- [Extrait à lire]
+--

Plus tard, vint la folie des BD : de Gotlib à Marvel.


Et puis l’adolescence… pendant cette période, mes hormones me forcèrent à oublier la lecture, en dehors des magazines d’actualité, de l'Equipe et de Rock’n Folk. Mais la critique musicale est heureusement lieu de refuge de l’exigence littéraire. Et il arrive souvent aux commentateurs sportifs de se lâcher.


 

De temps en temps, je feuilletais encore les ouvrages de la  bibliothèque familiale A quatorze ans, je n’avais aucune culture littéraire classique, mais je savais expliquer les théories de Charles Fourier, de Proudhon, et je savais qui étaient les « Tupamaros ».


 

J’étais en Seconde quand le premier déclic survint : la lecture du Grand Meaulnes. Je garde  le sentiment d’avoir goûté à la puissance onirique de la littérature. Et le désir d’y retoucher ne m’a jamais quitté.

+--

- [Matériel fourni]
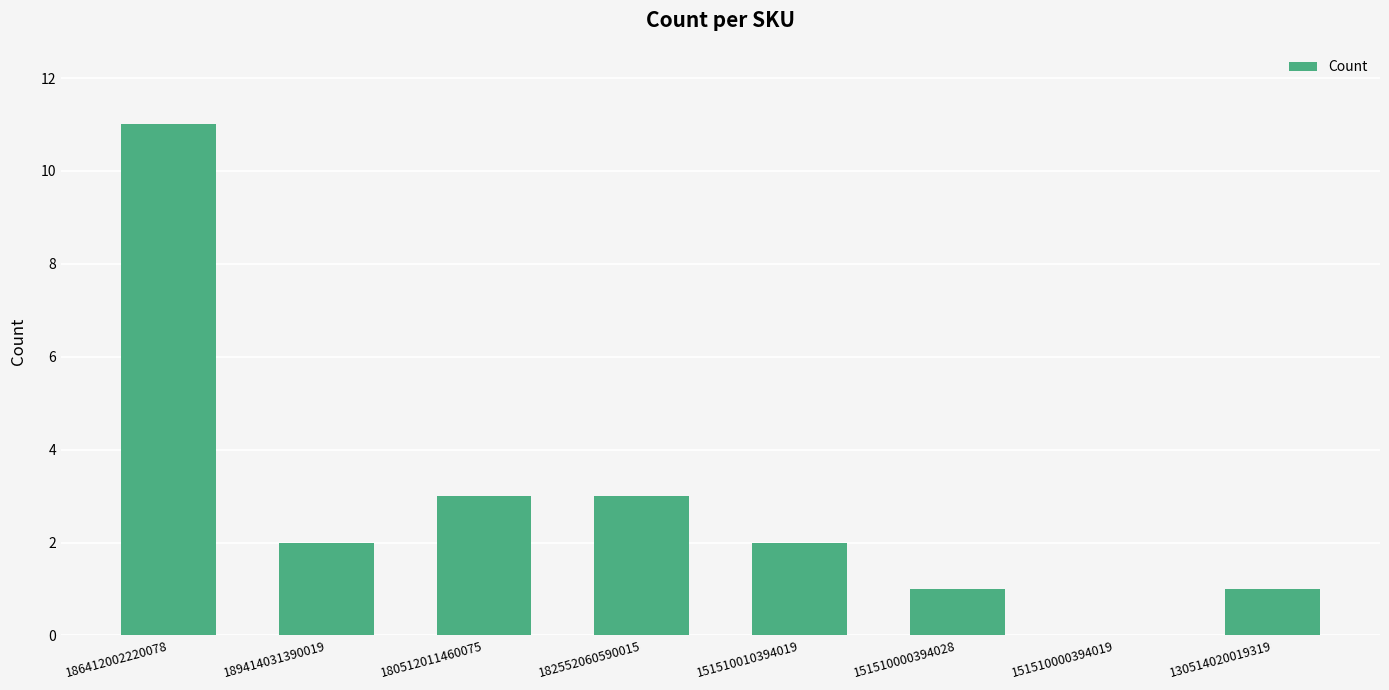

What is the difference between the values at 186412002220078 and 180512011460075?

8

+--

Recopiez à l'identique le passage du récit de lecture qui commence par « Et puis l’adolescence… » et se termine par « m’a jamais quitté. ».

Et puis l’adolescence… pendant cette période, mes hormones me forcèrent à oublier la lecture, en dehors des magazines d’actualité, de l'Equipe et de Rock’n Folk. Mais la critique musicale est heureusement lieu de refuge de l’exigence littéraire. Et il arrive souvent aux commentateurs sportifs de se lâcher.


 

De temps en temps, je feuilletais encore les ouvrages de la  bibliothèque familiale A quatorze ans, je n’avais aucune culture littéraire classique, mais je savais expliquer les théories de Charles Fourier, de Proudhon, et je savais qui étaient les « Tupamaros ».


 

J’étais en Seconde quand le premier déclic survint : la lecture du Grand Meaulnes. Je garde  le sentiment d’avoir goûté à la puissance onirique de la littérature. Et le désir d’y retoucher ne m’a jamais quitté.